Manwoman.info

Mann und Frau, Psychologie der Beziehungen

Schätze was ist. Das ist mein Leben und ich lebe es

Glücklich ist, wer nicht davon träumt, woanders zu sein. Oder er selbst träumt nicht davon, jemand anderes zu werden.

Er mag Frost im Winter, Hitze im Sommer, Tropfen und Pfützen unter seinen Füßen im Frühling. Was gibt es noch? Er mag Locken oder glattes strohfarbenes Haar. Die, die schon da sind. Lieblingsbauch oder spitze Knie. Die Stadt, in der er lebt. Schätzt ihr Leben jeden Tag, nicht nur an Wochenenden und in den Ferien.

Vor ungefähr zehn Jahren wurde ich von Gedankenspielen gequält. Ich ging zu Besuch, kam und verstand: ‚Nicht da‘. Wow, wie schwer war das. Es ließ erst nach, als ich aufhörte, vor mir und meinen Gefühlen wegzulaufen. Es stellte sich heraus, dass der Zugang zur Freude durch Ablagerungen von unverbrannten Tränen blockiert war.

Mit der Zeit ertappe ich mich immer öfter dabei, dass das Gute das ist, was ist. Ohne Euphorie ist Ruhe mein gutes Ding.
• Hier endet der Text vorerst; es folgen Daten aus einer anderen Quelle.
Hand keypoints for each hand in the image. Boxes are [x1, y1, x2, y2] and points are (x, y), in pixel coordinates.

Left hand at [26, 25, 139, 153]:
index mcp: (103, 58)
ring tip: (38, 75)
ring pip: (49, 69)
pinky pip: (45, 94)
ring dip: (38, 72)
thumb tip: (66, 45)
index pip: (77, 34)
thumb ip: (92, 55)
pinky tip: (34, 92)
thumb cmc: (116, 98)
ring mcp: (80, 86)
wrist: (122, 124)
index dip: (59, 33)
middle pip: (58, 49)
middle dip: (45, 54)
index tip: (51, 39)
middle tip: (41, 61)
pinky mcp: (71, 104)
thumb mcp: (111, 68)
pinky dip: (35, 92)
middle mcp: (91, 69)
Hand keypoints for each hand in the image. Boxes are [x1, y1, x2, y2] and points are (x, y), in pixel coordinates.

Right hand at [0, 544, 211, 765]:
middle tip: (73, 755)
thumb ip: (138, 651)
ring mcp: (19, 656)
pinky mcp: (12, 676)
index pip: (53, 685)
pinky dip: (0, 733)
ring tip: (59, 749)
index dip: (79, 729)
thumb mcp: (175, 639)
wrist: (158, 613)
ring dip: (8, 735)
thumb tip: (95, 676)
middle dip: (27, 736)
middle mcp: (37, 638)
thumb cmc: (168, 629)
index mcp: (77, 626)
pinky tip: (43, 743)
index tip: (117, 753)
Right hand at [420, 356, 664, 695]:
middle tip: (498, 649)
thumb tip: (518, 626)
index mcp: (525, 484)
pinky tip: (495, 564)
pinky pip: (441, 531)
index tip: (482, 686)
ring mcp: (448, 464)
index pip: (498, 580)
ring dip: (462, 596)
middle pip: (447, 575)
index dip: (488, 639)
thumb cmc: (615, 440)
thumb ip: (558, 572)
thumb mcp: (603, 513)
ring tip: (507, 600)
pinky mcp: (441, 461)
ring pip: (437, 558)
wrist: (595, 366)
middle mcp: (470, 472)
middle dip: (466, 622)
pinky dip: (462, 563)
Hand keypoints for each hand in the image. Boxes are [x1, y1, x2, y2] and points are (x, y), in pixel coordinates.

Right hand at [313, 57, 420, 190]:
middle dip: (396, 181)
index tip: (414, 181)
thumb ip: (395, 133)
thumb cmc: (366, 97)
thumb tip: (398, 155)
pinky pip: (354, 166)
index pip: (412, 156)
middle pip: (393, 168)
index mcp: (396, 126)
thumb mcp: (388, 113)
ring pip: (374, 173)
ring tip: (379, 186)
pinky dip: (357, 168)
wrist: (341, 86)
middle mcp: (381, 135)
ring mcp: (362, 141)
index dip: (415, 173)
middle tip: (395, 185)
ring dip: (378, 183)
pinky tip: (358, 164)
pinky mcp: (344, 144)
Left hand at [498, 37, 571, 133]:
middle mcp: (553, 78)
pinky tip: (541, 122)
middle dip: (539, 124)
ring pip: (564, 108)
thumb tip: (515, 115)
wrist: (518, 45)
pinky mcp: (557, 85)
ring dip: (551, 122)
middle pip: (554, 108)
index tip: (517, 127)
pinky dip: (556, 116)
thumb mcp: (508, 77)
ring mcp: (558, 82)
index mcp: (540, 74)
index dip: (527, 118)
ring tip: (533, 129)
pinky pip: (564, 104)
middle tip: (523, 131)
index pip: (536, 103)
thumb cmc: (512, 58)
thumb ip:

Gleichzeitig verliere ich trotzdem leicht dieses warme Gefühl im Inneren, wenn ich anfange:
— sich mit anderen vergleichen
— darüber nachdenken, wie man die Probleme der fernen Zukunft löst
— um die Erwartungen anderer zu erfüllen

Wie eine unbekannte Macht, «böse Stiefmutter» tritt mich raus in die Kälte, weil ich mich nicht genug anstrengte, es nicht verdient hatte, in Würde zu leben.
Sobald ich merke, dass der böse Stiefmutter-Modus aktiviert ist. Dass ich wieder auf einer verschneiten Bank sitze und alleine friere. Ich stehe sofort auf und suche jemanden oder etwas, das mir beim Aufwärmen hilft.

Ich gehe in die Richtung, wo es warm ist. Ich gehe dorthin, wo das innere Feuer brennt. So schnell ich kann, gehe ich in mein ruhiges, warmes, liebes.